Book Review: Balloon Dog by Daniel Paisner

Daniel Paisners' Balloon Dog is a darkly comic tale of longing and legacy, one that prompts readers to consider what it means to leave a mark and what it takes to be swept up in the same currents that move almost everyone else. Check out Doreen Sheridan's review!

Lem Devlin has had it with being surrounded by art that costs more than his entire life. Working for the Fine Artemis shipping and storage company, he doesn’t mind so much the value assigned to the beauty he sees every day. What bothers him is the casual consumerism that buys an extravagant work of art then treats it as a commodity, a mere line in a portfolio:

So Lem grabbed at this one stupid, beautiful, graceless idea. This uncivilized idea. Wasn’t just a high-end art theft, how he saw it. Wasn’t just an opportunity. No, it was also a statement, a protest–his way of saying, “Hey, this shit is fucked.” Ten million dollars for a giant-ass balloon dog, maybe more, probably more, and the dude who buys it isn’t even around to look at it.

 

What the fuck is that?

His company is tasked with the seasonal construction and deconstruction of Jeff Koontz’s Balloon Dog sculpture on the grounds of a Park City, Utah private estate. Lem figures that if he can assemble a team and swoop in on the disassembly process a week early, that’ll give him a head start on hiding the sculpture till he can find a buyer for it, one who’ll actually appreciate the art as it’s meant to be viewed. Plus, it’s not like the current owner will be around to see him steal it. Unfortunately for Lem’s best laid plans though, a whole gaggle of people are hanging around the supposedly closed summer estate on the day he rolls up with his crew.

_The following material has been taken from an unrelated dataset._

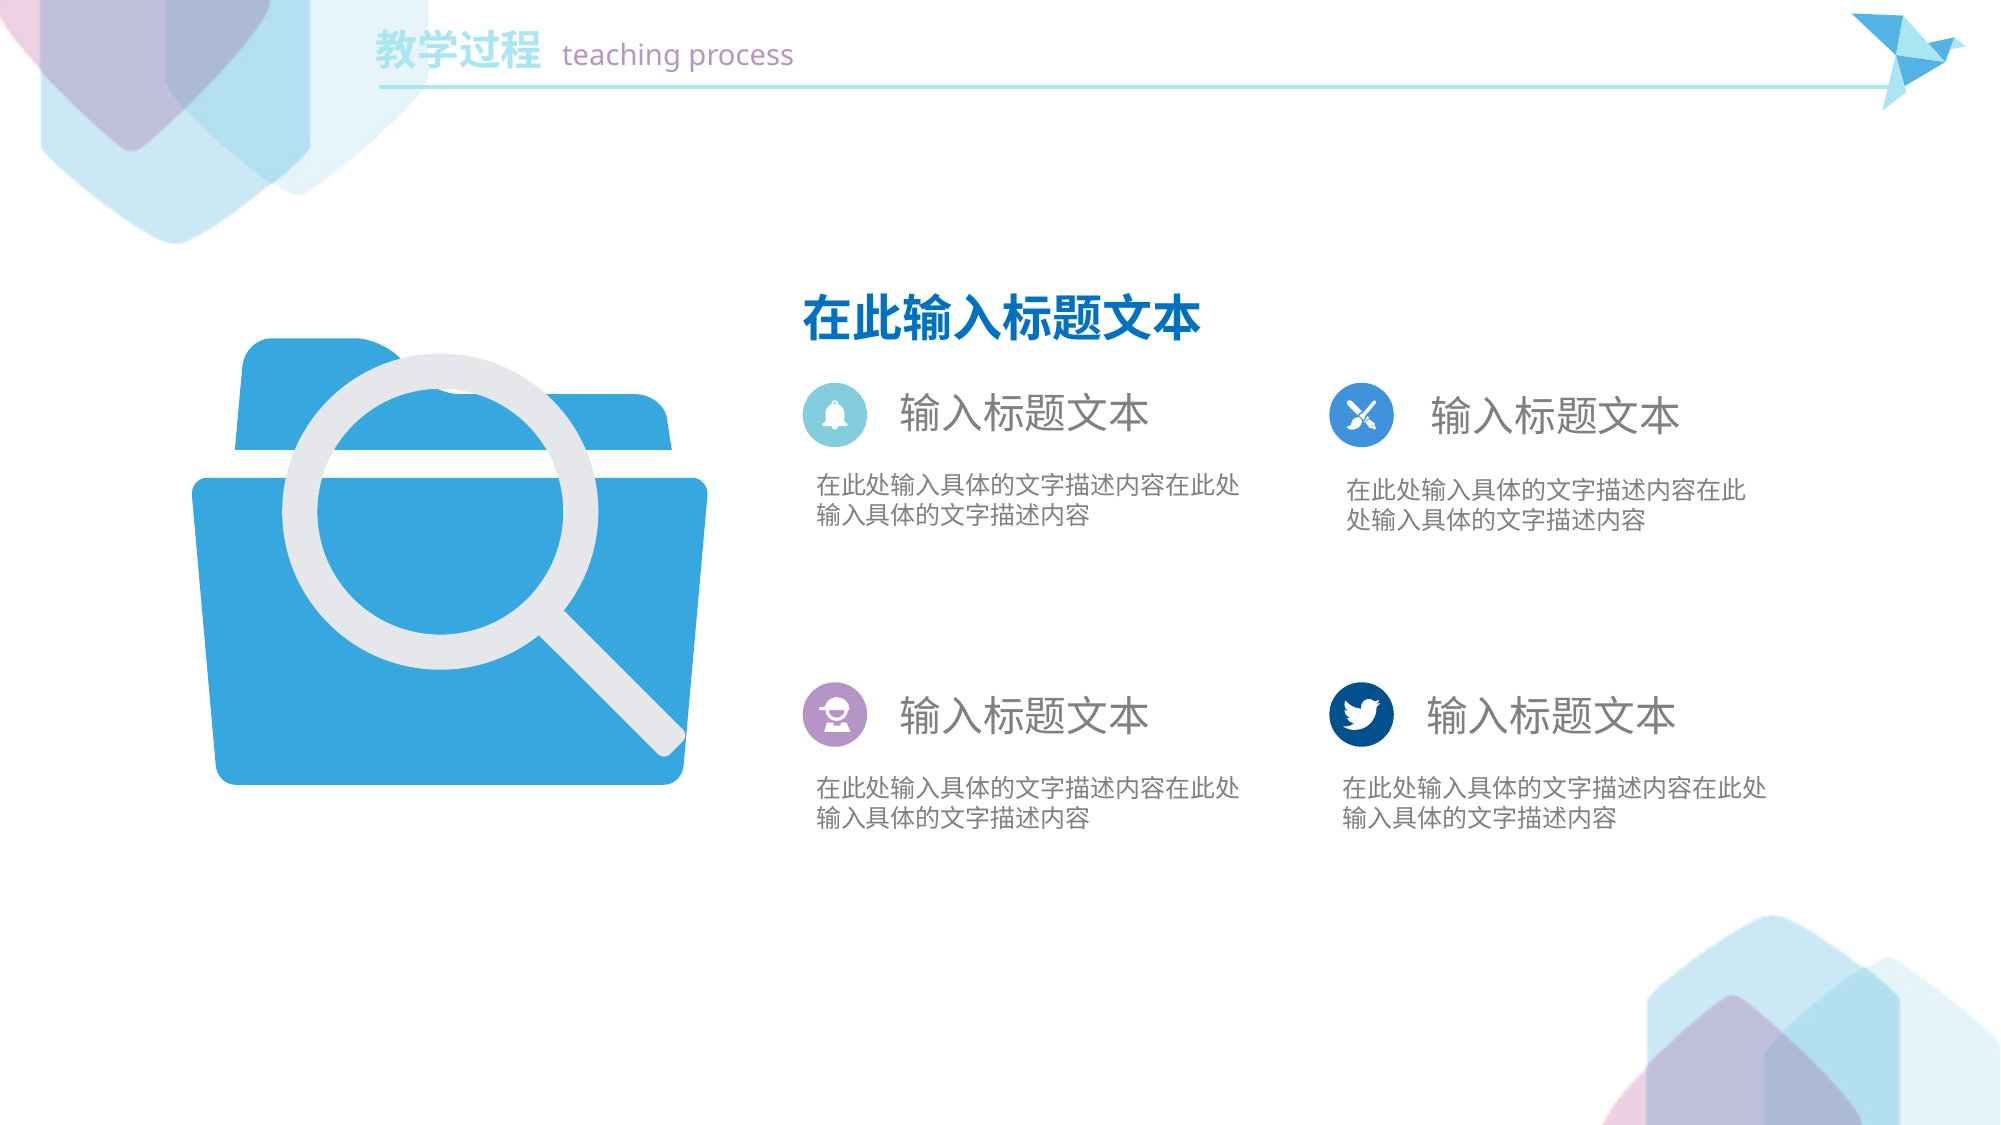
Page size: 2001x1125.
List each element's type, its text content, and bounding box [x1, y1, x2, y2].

One of these people is writer Harrison Klott, who published a debut novel to widespread acclaim some years ago yet has done little in publishing since. He pays the bills by writing ad copy for a plastic surgeon, but spends most of his days worrying about his adolescent children and fantasizing about the beautiful Shari Braverman, a Facebook acquaintance whose family attends the same synagogue as his. When his father unexpectedly bequeaths him a large stack of cash, he isn’t sure what to do with the money, or even how to tell his wife Marjorie about it. Instead he squirrels it away in various locations around their house, feeling a vague surprise when it eventually fades from the forefront of his mind:

It’s there and it’s not there, all at once. It’s changed him and it hasn’t changed him. Basically, the money went from all he thought about to something that just <i>was</i>, almost as if he has momentarily misplaced the idea of it, and now that he’s been uncomfortably middle-seated on a Wednesday afternoon Delta flight from JFK to Salt Lake City he takes the time to consider the shift. Really, he wants to understand what the money has meant to him these past couple months, what it might mean to him going forward, if it means anything at all.

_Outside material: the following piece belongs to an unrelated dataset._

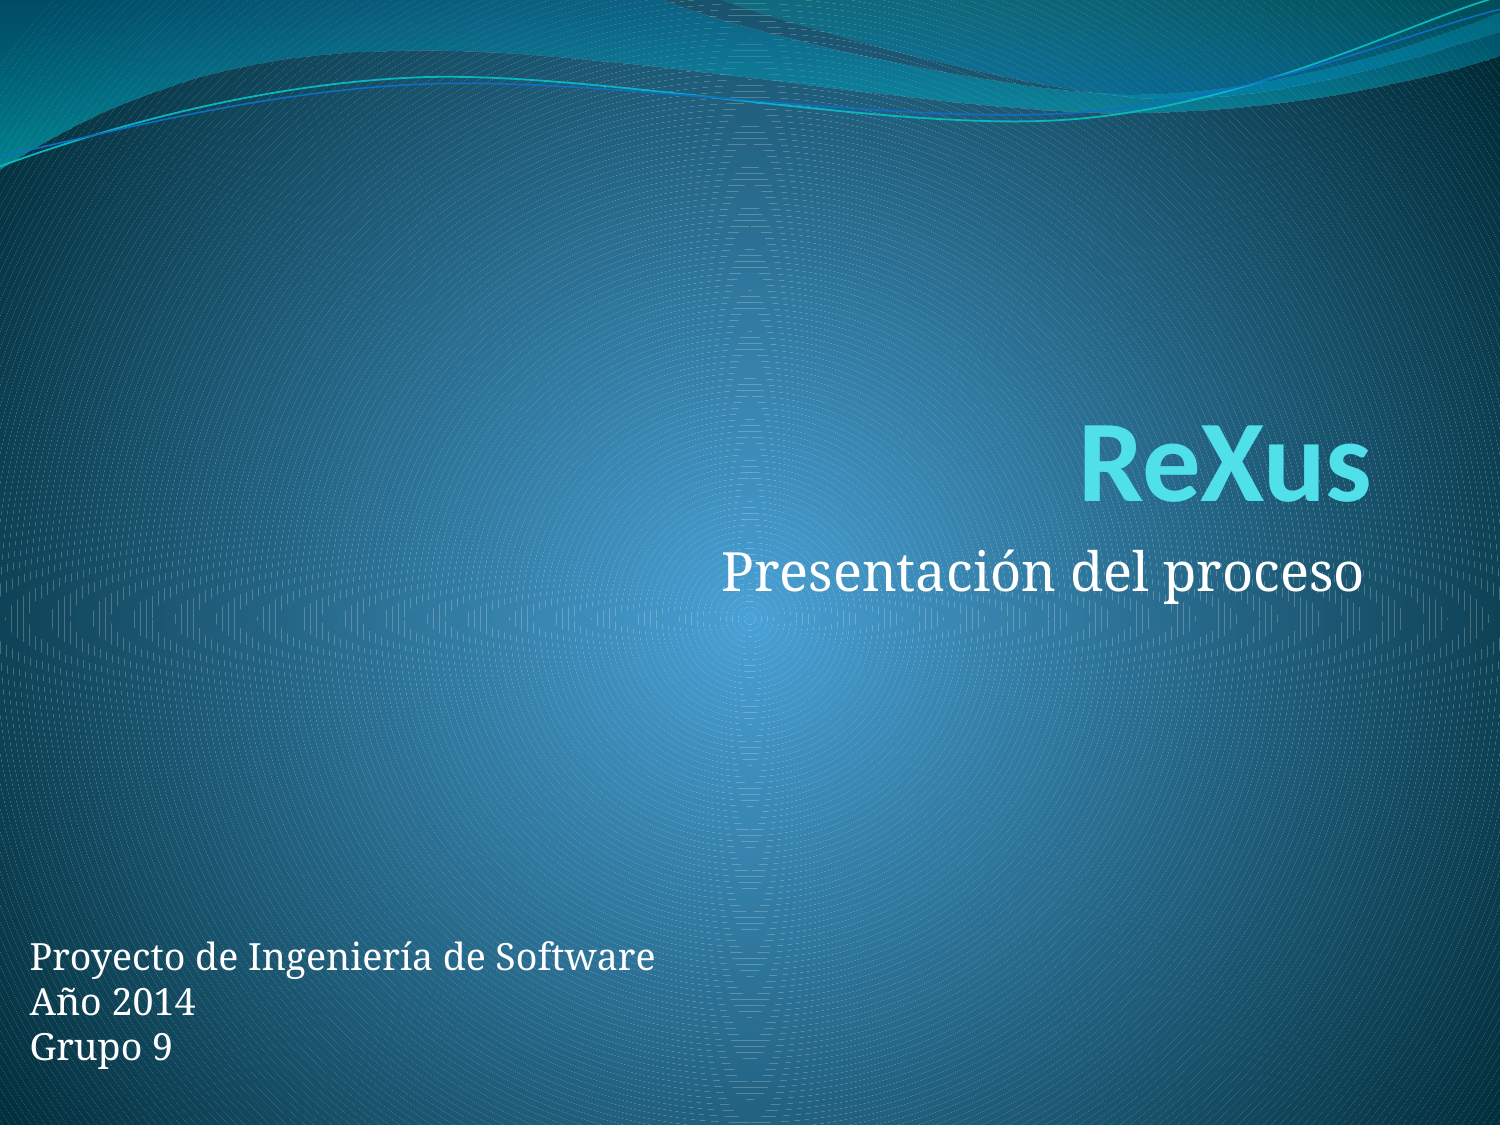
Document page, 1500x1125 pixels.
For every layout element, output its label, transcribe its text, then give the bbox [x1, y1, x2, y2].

As Lem and Harrison’s paths cross, the two men develop a kinship that transcends class and expectations, even as they engage in a cat and mouse game for survival. But perhaps the greatest issue they must grapple with is the nature of art and its price. What is the value of art kept away from the world? And how much can anyone pay for inspiration or, even more urgently, their freedom?

This literary crime novel muses on the unexpected natures of both crime and art, as our protagonists—and, in separate viewpoint chapters, Marjorie and Shari—come to grips with the impermanence of life plans and what they can do to regain some control, if any, of their desired destinies. Wickedly humorous and often deprecatingly blunt, Balloon Dog is a critique of the upper classes that also skewers the pettiness and ennui of the less rich as they grapple with their midlife crises via infidelities and law-breaking, major and minor. Marjorie perhaps is the most sympathetic character here. She looks back on her life and wonders how the things she once appreciated have fallen to the wayside (though, to be honest, the answer is via raising children and having to cope with their varied and changeable needs).

Overall, Daniel Paisner’s fourth solo novel is a stylish meditation on the place of disobedience, whether explicitly turned into art or otherwise, in the lives of modern, middle-aged people doing the best they can in uncertain times.